Do not gleam in my mixed race heritage any support of Kyrie Irving and Donald Glover’s dismissal of black women, or any support for Kanye West’s obsession with Taylor Swift.
My mother insisted that I respected the black women in my life and the black women around me. She read to me/had me read black women at an early age, wanted me to understand the full range of oppression in regards to my history, and made sure I was around my grandmother and aunts as much as possible. My mother was also an African American lit major (UW, 1973) at a time when color struck black men( Baraka, Bullins, Walcott, Cleaver, Ture) were coming for her neck. She had me around black women not just because she wanted me to respect them, but also because she wanted me to respect HER as well. She wanted me to love a woman for her qualities, not because their color made them a cultural toy; for when one see someone as a toy they don’t see them as a human.
It must be said that a lot of the people finally done with Kanye obsessing over Taylor Swift were mum when he was obsessing and threatening violence over his black ex fiance( Black men abusing black women is more profitable and popular a product than Coca Cola). It also must be said that, as a human being, Swift has the right to the tree of life, no matter how twee and boring her records are. A lot of people are scared to call Kanye on his shit( the temper tantrum at award shows, the video where he had a cut off picture of her head, the incessant mentions of her in interviews) because of “privilege” and an oppression olympic argument. Yes, people should understand their privilege in particular situations, but there comes a point where you lose sight of an individual’s humanity.
Kanye as an artist? Rhymefest’s ghostwriting pen is long gone, and it’s impossible not to notice his absence. It’s impossible not to notice that-when fest had more an imprint-Kanye’s records were tight, impeccably crafted, and filled with a grounded street corner sensibility that made them very listenable. It is also impossible not to notice that- now,when fest is completely gone-Kanye sounds like noting but a disturbed art school jerkoff. Ye has always had a disturbing Doestoevskian identification binary (” to the hustlers’ killers, murders and drug dealers, EVEN the strippers, Jesus Walks with them”,) and-as megan seling noticed-the core of “famous” is that powerful women are in bed and equated with men-bill cosby, chris brown, Donald trump, George W bush-who are abusive monsters.

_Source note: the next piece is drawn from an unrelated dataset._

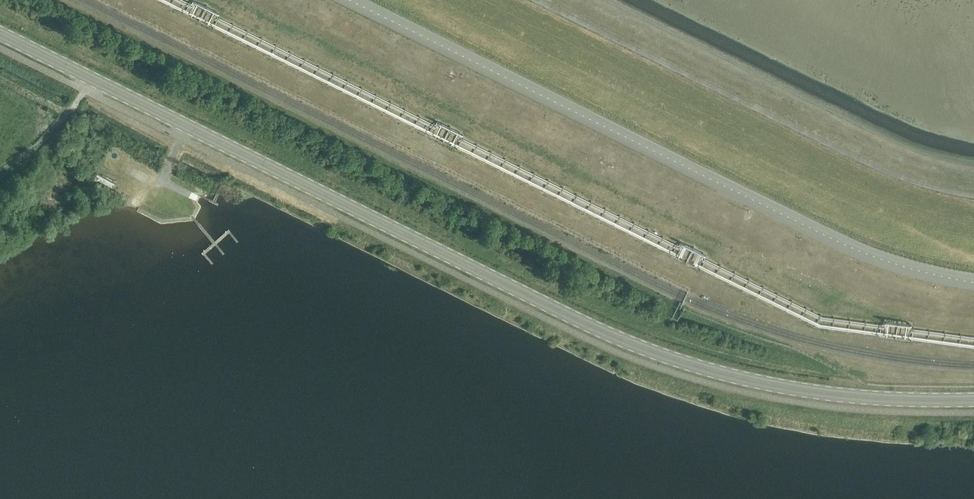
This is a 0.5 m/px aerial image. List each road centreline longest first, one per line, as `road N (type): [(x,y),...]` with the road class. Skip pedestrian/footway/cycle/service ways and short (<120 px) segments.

If I were alive on July 1, 1951, and I wrote about
A: a moderate talent hampered by his sociopathic obsession with white women and who consciously crafted his work free from any cultural signifers to black people, and
B: a middle class kid with a skeevy interest in sex, who is so obsessed with black people not understanding his story that he often forgets to develop his own one.
You could easily assume I would be writing about Richard Wright, Chester Himes and Frank Yerby, the hipster culture heroes before the civil rights movement. So why-when on July 1, 2016, they describe West, Glover, and Irving-do I have to pretend that the cultural discussions we are having about them them are new? In these agonizing, retrograde, backlash fueled discussions about the oppressive structures girding black male privilege, why are we pretending that any of it is “futuristic”; that a new generation is “telling their story”, that we are doing anything except what we are actually doing, which is ignore 65 years of intellectual struggles that actually happened?
My mother-Glennis Lashley-yearned to tell new stories, and yearned to be a part of a cultural mosaic that was better than what she knew. It is sickening that-in the cultural discussions we are having about Kanye West-she-along with the black women in my life and a whole bunch of people- is being erased from history.